Dr. Taniguchi notes that getting young children to respond reliably in these tests is truly a challenge. “I would interview the patient’s parents and see how we could get them to respond behaviorally. Also, I would inquire if they could follow two- or three-step instructions,” she tells us. “Young children might not follow these instructions properly, so we typically get them to respond using play techniques. We say, ‘Whenever you hear the little birdy, throw the ball in the bucket’ or something to that nature. But we can’t always trust their reliability. They may be resistant or they might just want to continue to play instead of completing the task at hand.”

Previously, for children who were too young to have acquired language skills, as well as those children who could not reliably respond after multiple attempts, “We referred them to Kapiolani Medical Center where they could obtain objective results,” Dr. Taniguchi says..

 “Our previous testing population was for patients five years and older,” she adds, “but with the OAE device, I feel comfortable testing children as young as one or two years of age, since the patient is not required to respond at all.”

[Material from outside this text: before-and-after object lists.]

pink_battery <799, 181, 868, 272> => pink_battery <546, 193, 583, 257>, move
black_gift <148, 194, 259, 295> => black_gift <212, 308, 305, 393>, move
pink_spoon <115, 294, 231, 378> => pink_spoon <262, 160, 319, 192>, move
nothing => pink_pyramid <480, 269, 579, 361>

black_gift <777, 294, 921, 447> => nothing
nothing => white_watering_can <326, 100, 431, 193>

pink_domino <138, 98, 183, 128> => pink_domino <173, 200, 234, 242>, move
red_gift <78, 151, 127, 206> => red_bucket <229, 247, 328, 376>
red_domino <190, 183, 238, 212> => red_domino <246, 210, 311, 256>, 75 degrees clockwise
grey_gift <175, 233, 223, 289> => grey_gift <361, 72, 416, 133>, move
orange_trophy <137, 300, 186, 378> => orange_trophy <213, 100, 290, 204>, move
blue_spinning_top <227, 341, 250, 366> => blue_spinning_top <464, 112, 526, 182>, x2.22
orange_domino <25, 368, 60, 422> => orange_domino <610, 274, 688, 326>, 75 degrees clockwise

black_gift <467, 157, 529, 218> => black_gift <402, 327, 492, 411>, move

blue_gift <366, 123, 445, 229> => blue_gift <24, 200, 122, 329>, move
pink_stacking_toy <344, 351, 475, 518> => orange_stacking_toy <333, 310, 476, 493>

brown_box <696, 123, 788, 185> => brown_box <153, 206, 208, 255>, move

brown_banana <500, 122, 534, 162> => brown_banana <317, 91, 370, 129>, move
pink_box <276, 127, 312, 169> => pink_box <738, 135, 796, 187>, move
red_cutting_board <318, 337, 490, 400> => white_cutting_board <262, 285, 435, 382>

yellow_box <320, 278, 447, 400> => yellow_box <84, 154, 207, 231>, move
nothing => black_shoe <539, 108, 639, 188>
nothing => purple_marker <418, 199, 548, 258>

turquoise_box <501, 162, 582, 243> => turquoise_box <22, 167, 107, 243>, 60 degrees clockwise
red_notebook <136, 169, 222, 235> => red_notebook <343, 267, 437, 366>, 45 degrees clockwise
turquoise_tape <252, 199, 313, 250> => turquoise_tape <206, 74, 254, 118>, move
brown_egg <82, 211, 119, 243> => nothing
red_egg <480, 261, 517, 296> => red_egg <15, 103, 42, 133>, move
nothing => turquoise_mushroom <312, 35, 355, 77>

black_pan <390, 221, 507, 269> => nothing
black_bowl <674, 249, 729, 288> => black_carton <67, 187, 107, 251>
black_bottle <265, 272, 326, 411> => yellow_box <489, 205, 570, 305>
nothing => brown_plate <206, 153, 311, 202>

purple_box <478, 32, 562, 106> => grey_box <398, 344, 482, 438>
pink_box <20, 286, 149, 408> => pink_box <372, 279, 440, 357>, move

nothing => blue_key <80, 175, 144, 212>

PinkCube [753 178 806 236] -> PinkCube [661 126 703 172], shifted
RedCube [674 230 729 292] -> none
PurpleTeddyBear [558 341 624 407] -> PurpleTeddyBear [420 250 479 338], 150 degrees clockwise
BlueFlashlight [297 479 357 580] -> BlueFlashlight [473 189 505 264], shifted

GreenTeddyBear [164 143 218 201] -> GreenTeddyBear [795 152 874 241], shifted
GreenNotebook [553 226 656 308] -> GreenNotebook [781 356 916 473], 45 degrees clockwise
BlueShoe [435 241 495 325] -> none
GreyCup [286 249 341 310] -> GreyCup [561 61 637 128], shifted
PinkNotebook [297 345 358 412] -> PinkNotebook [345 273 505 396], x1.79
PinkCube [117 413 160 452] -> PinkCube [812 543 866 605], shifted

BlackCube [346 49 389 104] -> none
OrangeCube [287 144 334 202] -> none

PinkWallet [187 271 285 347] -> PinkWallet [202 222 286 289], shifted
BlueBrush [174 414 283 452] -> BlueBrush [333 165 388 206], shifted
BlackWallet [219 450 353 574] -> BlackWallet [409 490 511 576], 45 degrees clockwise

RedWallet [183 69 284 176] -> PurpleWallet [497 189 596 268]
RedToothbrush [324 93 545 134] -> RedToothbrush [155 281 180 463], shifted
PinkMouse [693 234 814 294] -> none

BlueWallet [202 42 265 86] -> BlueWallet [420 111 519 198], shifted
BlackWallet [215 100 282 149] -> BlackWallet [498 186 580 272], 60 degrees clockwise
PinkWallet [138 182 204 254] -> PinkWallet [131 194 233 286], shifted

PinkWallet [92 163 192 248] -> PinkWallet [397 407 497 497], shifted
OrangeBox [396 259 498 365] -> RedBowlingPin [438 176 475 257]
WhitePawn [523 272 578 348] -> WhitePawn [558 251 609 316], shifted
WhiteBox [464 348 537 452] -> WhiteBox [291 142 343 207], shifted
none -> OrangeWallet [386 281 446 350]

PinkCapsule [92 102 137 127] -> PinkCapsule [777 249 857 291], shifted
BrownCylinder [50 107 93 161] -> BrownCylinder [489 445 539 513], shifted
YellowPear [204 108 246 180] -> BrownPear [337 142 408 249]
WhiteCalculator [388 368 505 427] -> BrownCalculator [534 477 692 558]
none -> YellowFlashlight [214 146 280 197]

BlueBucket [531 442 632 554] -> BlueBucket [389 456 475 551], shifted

Among those adult patients who cannot respond, those with autism or aphasia resulting from a stroke, traditional hearing tests can also be challenging. “I’m excited that we can assess these populations more efficiently,” Dr. Taniguchi says.

Before they acquired the OAE device, “we would still test them within our capacity,” she explains, “but I’d have to break up their visits into different appointments, document that their reliability was poor, and re-evaluate them at a later date or refer them to other clinics that have objective testing equipment.” 

With the OAE device, “I get what I need very quickly and it will help supplement the information that I subjectively obtain. It minimizes the back and forth and the steps in-between.”

The OAE device can also help test those who don’t normally suffer from a hearing loss but have other auditory health issues.  “We can work with tinnitus patients, and early detect patients who are at risk for hearing loss due to noise exposure or ototoxicity,” she said.  “I can provide patients with a more comprehensive diagnosis.”

So what does an OAE do that has revolutionized the way hearing is tested?

“I explain to patients that the equipment is an echo device,” Dr. Taniguchi says.  “Essentially, we’re introducing tones to the ear and the device records echo responses to those presented tones. If the hair cells in the inner ear are healthy, we would obtain robust echoes. If they are damaged due to noise, aging, family genetics, medication or other factors, the echo would be reduced or absent.”

The OAE technology is not new, but due to funding concerns, UHPSHC was not able to acquire it until they became the recipients of the Oscar and Rosetta Fish Fund Grant. This grant provided funds to test and treat children ages three through five with speech, language and/or hearing issues.

But it’s not just these young patients or patients with hearing concerns who will benefit.  UHPSHC will use the OAE device to screen all patients and identify if they are at risk for hearing loss. This OAE equipment, Dr. Taniguchi says, renders “a nice objective assessment of how an individual’s hearing system really works.”

And because the machine is “portable,” she adds, “it can benefit a lot of people in the community.” Known for keeping a busy schedule of community outreach work, Dr. Taniguchi will bring the device with her to community screenings, “It is going to allow us to reach out to more people that need help,” she says.

With her characteristic humility, Dr. Taniguchi credited her colleagues for the work they did to bring the OAE to UHPSHC. “All thanks go to the team,” she said, “to Dr. Pauline Mashima (Program Director) and Mr. Keith Yamase (Fiscal and Administrative Specialist) and everyone who was a part of obtaining the Fish Fund Grant.”  Because of them and this portable device, “we can strengthen what were already providing.”  And considering all that this clinic provides, that says a lot.